On February first of this year — the first day of Black History Month — they met in person for the first time in the nave of the Riverside Church, on the exact spot where 50 years earlier the Rev. Dr. Martin Luther King, Jr. had delivered his “Beyond Vietnam: A Time to Break Silence” speech. 2100 audience members listened in, along with over 10,000 others streaming the event live. The evening, called “The Courage to Show Up,” addressed the emotionally charged — and necessary — question: can white and black people learn how to talk to each other in the current atmosphere of distrust? More importantly, how can we learn how to listen — really listen — to one another?
Here are a few takeaways from this remarkable evening:
• Pessimism is seductive. Online, and in real life, the easiest — and frequently, the most obvious — response to the world we now live in is cynicism. It’s not hard to look around and find cause for pessimism: there are times when it’s all we can do not to stare at the television, or our devices, with an expression of slack-jawed despair. Tearing other people down has become our default mode — whether it’s because we believe that others’ actions are evil, or perhaps just because we feel they are trying to do good ineptly. “Feeling joy,” said Brown, “demands vulnerability. Pessimism is safe.” But how brave, she asked, is it to be cynical? Is not holding joy in the face of despair an act of courage?

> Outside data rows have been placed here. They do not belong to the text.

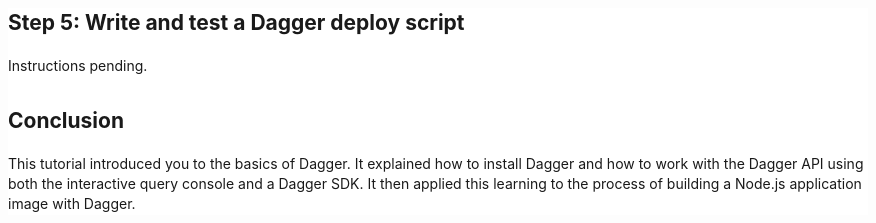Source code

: ## Step 5: Write and test a Dagger deploy script

Instructions pending.

## Conclusion

This tutorial introduced you to the basics of Dagger. It explained how to install Dagger and how to work with the Dagger API using both the interactive query console and a Dagger SDK. It then applied this learning to the process of building a Node.js application image with Dagger.
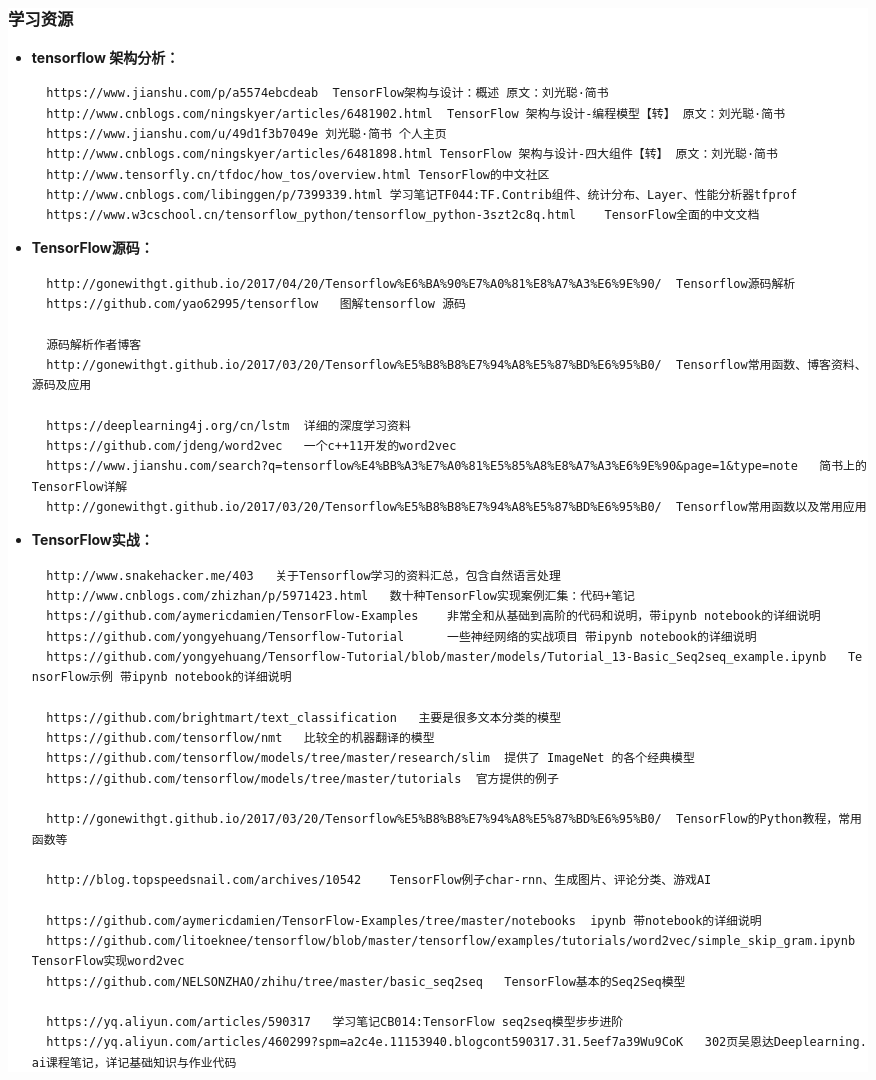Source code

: ### 学习资源
- **tensorflow 架构分析：**

        https://www.jianshu.com/p/a5574ebcdeab  TensorFlow架构与设计：概述 原文：刘光聪·简书
        http://www.cnblogs.com/ningskyer/articles/6481902.html  TensorFlow 架构与设计-编程模型【转】 原文：刘光聪·简书
        https://www.jianshu.com/u/49d1f3b7049e 刘光聪·简书 个人主页
        http://www.cnblogs.com/ningskyer/articles/6481898.html TensorFlow 架构与设计-四大组件【转】 原文：刘光聪·简书
        http://www.tensorfly.cn/tfdoc/how_tos/overview.html TensorFlow的中文社区
        http://www.cnblogs.com/libinggen/p/7399339.html 学习笔记TF044:TF.Contrib组件、统计分布、Layer、性能分析器tfprof
        https://www.w3cschool.cn/tensorflow_python/tensorflow_python-3szt2c8q.html    TensorFlow全面的中文文档

- **TensorFlow源码：**

        http://gonewithgt.github.io/2017/04/20/Tensorflow%E6%BA%90%E7%A0%81%E8%A7%A3%E6%9E%90/  Tensorflow源码解析
        https://github.com/yao62995/tensorflow   图解tensorflow 源码

        源码解析作者博客
        http://gonewithgt.github.io/2017/03/20/Tensorflow%E5%B8%B8%E7%94%A8%E5%87%BD%E6%95%B0/  Tensorflow常用函数、博客资料、源码及应用

        https://deeplearning4j.org/cn/lstm  详细的深度学习资料
        https://github.com/jdeng/word2vec   一个c++11开发的word2vec
        https://www.jianshu.com/search?q=tensorflow%E4%BB%A3%E7%A0%81%E5%85%A8%E8%A7%A3%E6%9E%90&page=1&type=note   简书上的TensorFlow详解
        http://gonewithgt.github.io/2017/03/20/Tensorflow%E5%B8%B8%E7%94%A8%E5%87%BD%E6%95%B0/  Tensorflow常用函数以及常用应用

- **TensorFlow实战：**

        http://www.snakehacker.me/403   关于Tensorflow学习的资料汇总，包含自然语言处理
        http://www.cnblogs.com/zhizhan/p/5971423.html   数十种TensorFlow实现案例汇集：代码+笔记
        https://github.com/aymericdamien/TensorFlow-Examples    非常全和从基础到高阶的代码和说明，带ipynb notebook的详细说明
        https://github.com/yongyehuang/Tensorflow-Tutorial      一些神经网络的实战项目 带ipynb notebook的详细说明
        https://github.com/yongyehuang/Tensorflow-Tutorial/blob/master/models/Tutorial_13-Basic_Seq2seq_example.ipynb   TensorFlow示例 带ipynb notebook的详细说明

        https://github.com/brightmart/text_classification   主要是很多文本分类的模型
        https://github.com/tensorflow/nmt   比较全的机器翻译的模型
        https://github.com/tensorflow/models/tree/master/research/slim  提供了 ImageNet 的各个经典模型
        https://github.com/tensorflow/models/tree/master/tutorials  官方提供的例子

        http://gonewithgt.github.io/2017/03/20/Tensorflow%E5%B8%B8%E7%94%A8%E5%87%BD%E6%95%B0/  TensorFlow的Python教程，常用函数等

        http://blog.topspeedsnail.com/archives/10542    TensorFlow例子char-rnn、生成图片、评论分类、游戏AI

        https://github.com/aymericdamien/TensorFlow-Examples/tree/master/notebooks  ipynb 带notebook的详细说明
        https://github.com/litoeknee/tensorflow/blob/master/tensorflow/examples/tutorials/word2vec/simple_skip_gram.ipynb  TensorFlow实现word2vec
        https://github.com/NELSONZHAO/zhihu/tree/master/basic_seq2seq   TensorFlow基本的Seq2Seq模型

        https://yq.aliyun.com/articles/590317   学习笔记CB014:TensorFlow seq2seq模型步步进阶
        https://yq.aliyun.com/articles/460299?spm=a2c4e.11153940.blogcont590317.31.5eef7a39Wu9CoK   302页吴恩达Deeplearning.ai课程笔记，详记基础知识与作业代码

• People who have privilege are often blind to it. The very word “privilege” triggers defensiveness among white people — and conversations about privilege can swiftly morph into a speech about striving and hard work, about how, in the words of Richard Nixon, “I worked for every penny I’ve got.” White people discount the role that whiteness may have played in their success. It is deeply awkward to admit that one’s own hard work — as noble or innovative as it may have been — was not the only element in one’s success story. But how do we get people to see a thing that is invisible to them? How do we get people to participate in a process that can feel like an invitation to shame?
• Shame and guilt are different things. Guilt means “I did something bad.” Shame means “I am something bad.” When confronted with evidence of racism’s pervasion, white people are swift to note that they themselves, for instance, never owned any slaves, seeing this as proof that, as our President claims, “I am the least racist person you will ever meet.”
But white people can (and must) accept their complicity in the system of injustice that slavery engendered. And we can (and must) also understand that we can work to undo that injustice. White America may be guilty of the original sin of slavery, but the proper response to this legacy is not shame, but engagement, and work, and a dedication to creating change.
• The antidote to shame is empathy. When people — white and black — speak of their pain or struggle, the proper response is to listen respectfully. “We need to ask better questions,” Brown said, “and to spend more time listening than talking.” This, instead of swiftly reacting with dismissal, or argument, or defensiveness.
• And finally, shame is not a tool for justice. The rage that so many of us — black and white — feel right now is a great catalyst for change, but, as Brown said, “it makes for a lousy life companion.” But the opposite of rage — joy — is hard to sustain, not only because the world around us is so abundant with injustice, but also because to be joyful means, in the same moment, to fear its loss. “We’re fighting not only for the absence of oppression,” Mckesson observed, “but also for the presence of justice and joy.”
The conversation, originally slated for an hour and a half, went on for nearly two — and even after the event, there were Mckesson and Brown still on stage talking quietly to each other. It struck me, as I headed out into the cold night, how incredibly thirsty we are for these conversations, how terribly frustrated we are that we have lost our ability to understand one another.
But we can do it. How? By acknowledging privilege; by finding the courage to express our joy, in all its vulnerability; and by cultivating the skill to listen with the same passion with which we hope to be heard.